(Rendered chart images)
Segment Open
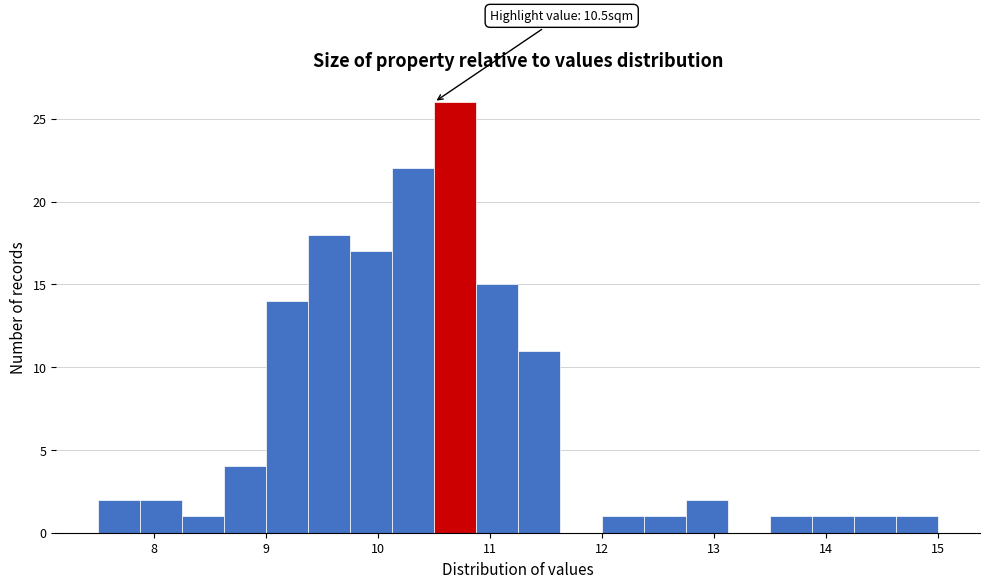

Around what value on the x-axis is the tallest bar? Give the approximate position of its centre, as read against the axis.

10.7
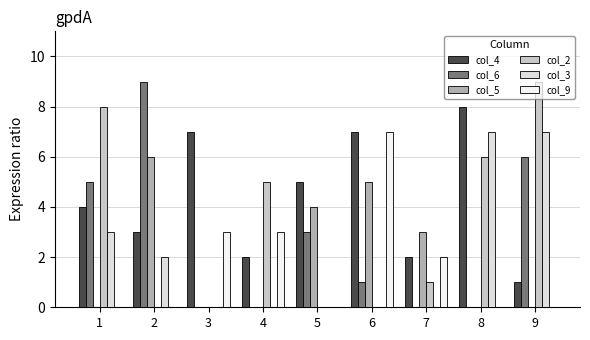

What is the total value across all series at 6?

20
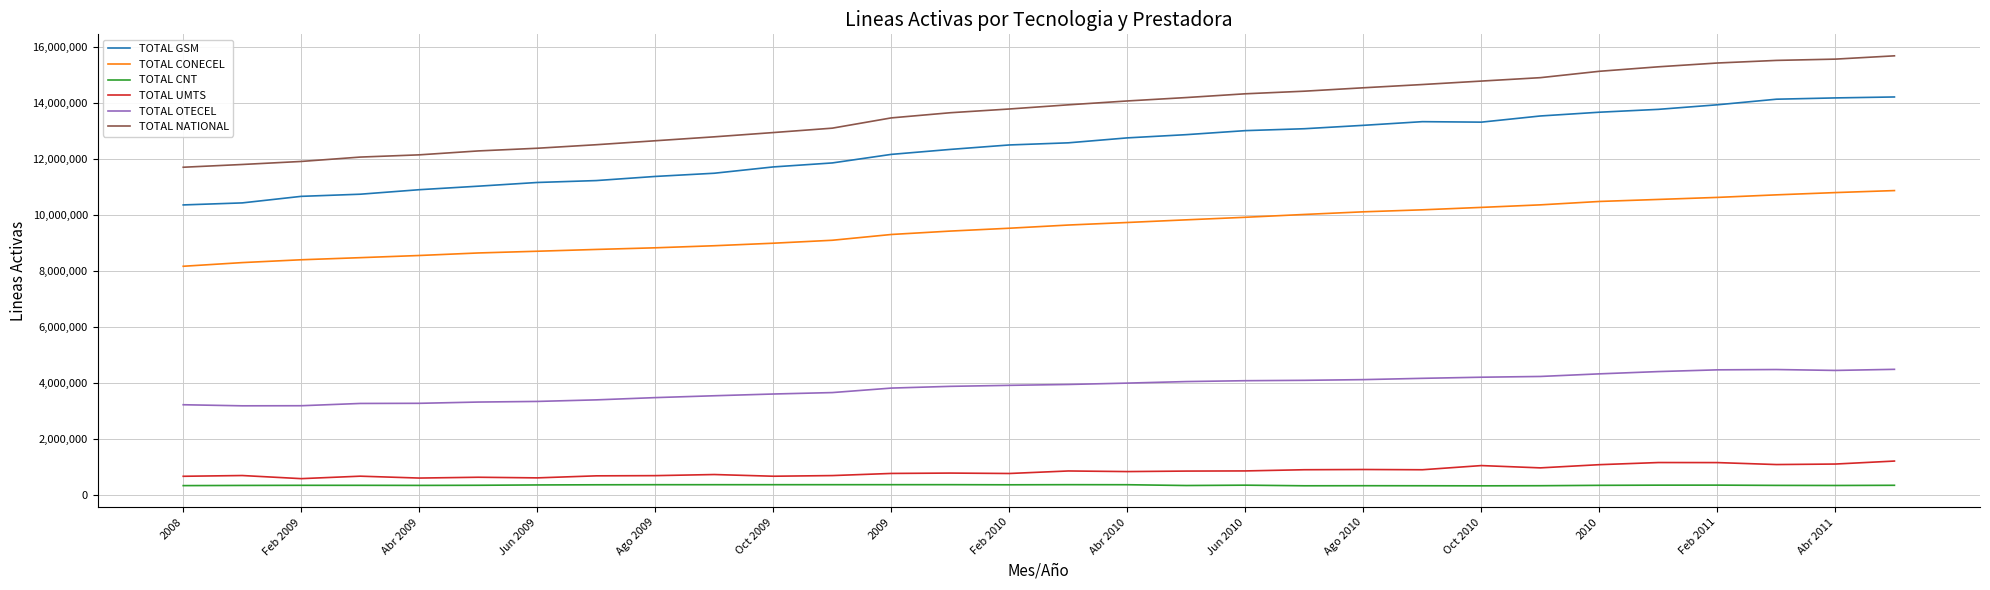

Is this an area chart (filled region under the line)?

No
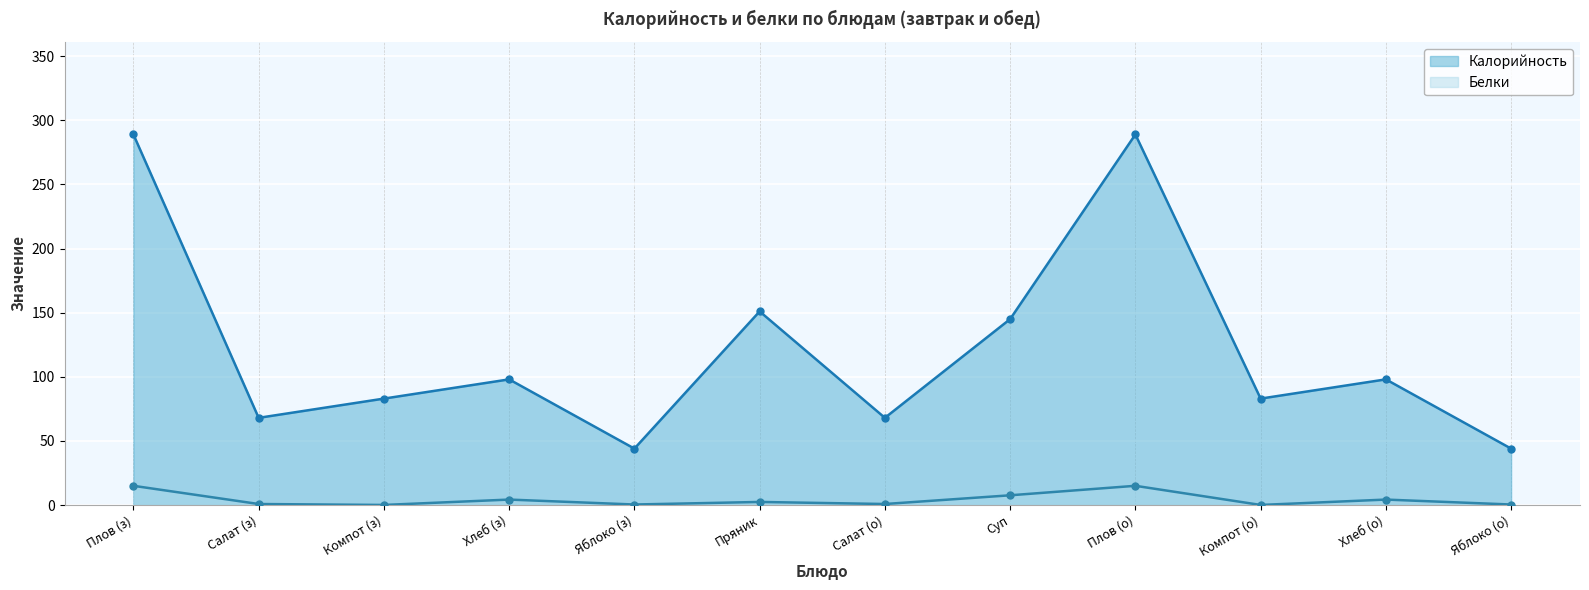

Is it true that Калорийность equals 260.4 at Суп?

False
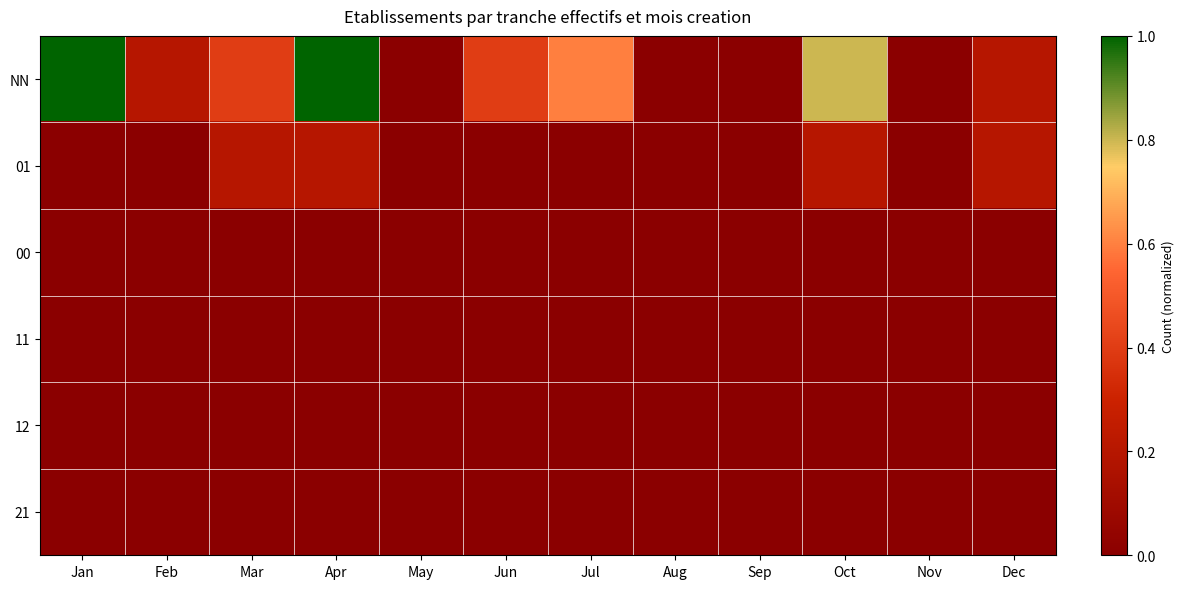

List the series in order of their peak value, lowest first.

00, 11, 12, 21, 01, NN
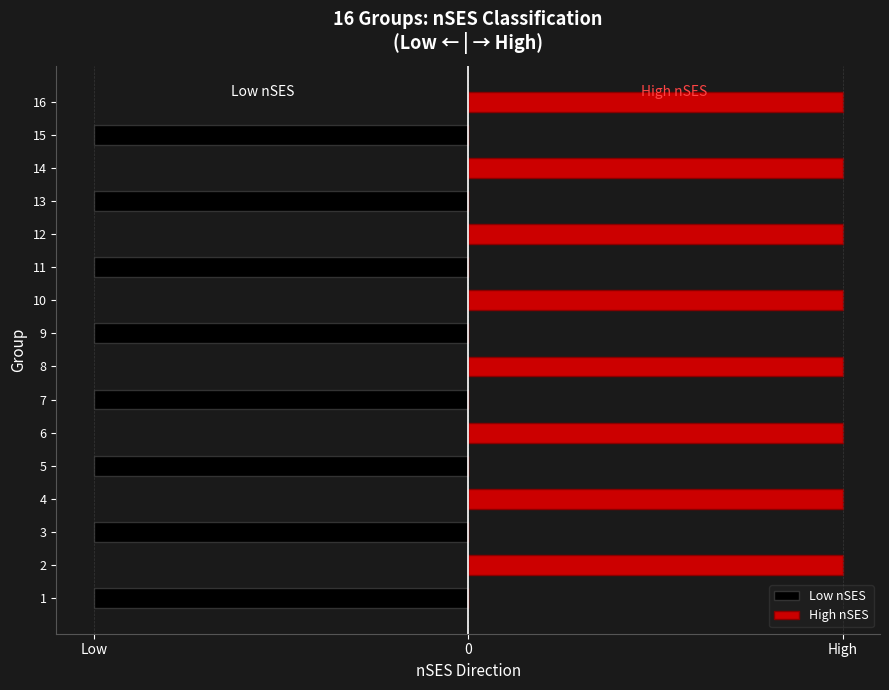

How many groups of bars are there?

16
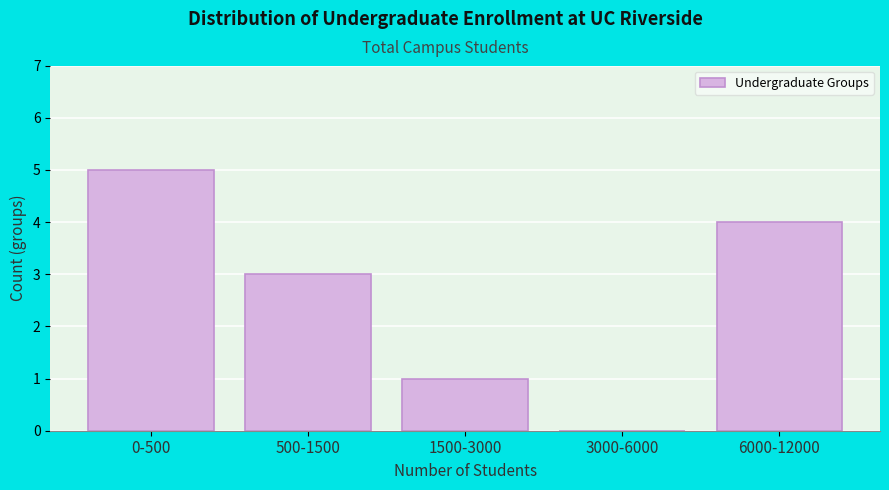

Reading left to right, extract all data points from this chart.

0-500=5	500-1500=3	1500-3000=1	3000-6000=0	6000-12000=4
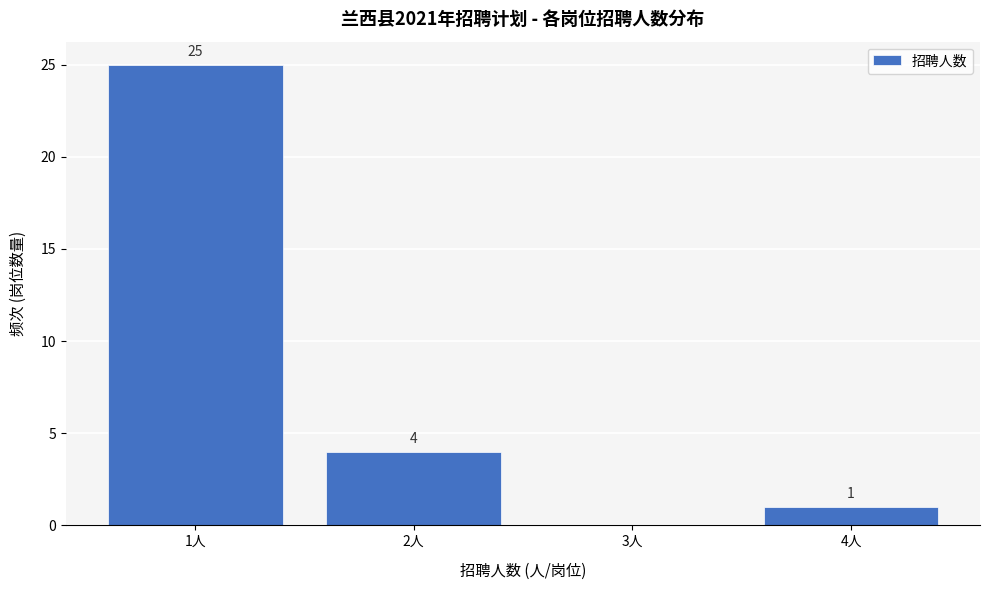

Over which range of the x-axis is the bar tallest?

0.5 to 1.5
Segment Closed
### [THE TASK]
Turn every line of the records above into a Markdown table with the columns "Row" and "Line", numbering the rows in order and skipping blank lines. Leave out the pictures.

### [TASK SOLUTION]
| Row | Line |
|---|---|
| 1 | Around what value on the x-axis is the tallest bar? Give the approximate position of its centre, as read against the axis. |
| 2 | 10.7 |
| 3 | What is the total value across all series at 6? |
| 4 | 20 |
| 5 | Is this an area chart (filled region under the line)? |
| 6 | No |
| 7 | Is it true that Калорийность equals 260.4 at Суп? |
| 8 | False |
| 9 | List the series in order of their peak value, lowest first. |
| 10 | 00, 11, 12, 21, 01, NN |
| 11 | How many groups of bars are there? |
| 12 | 16 |
| 13 | Reading left to right, extract all data points from this chart. |
| 14 | 0-500=5	500-1500=3	1500-3000=1	3000-6000=0	6000-12000=4 |
| 15 | Over which range of the x-axis is the bar tallest? |
| 16 | 0.5 to 1.5 |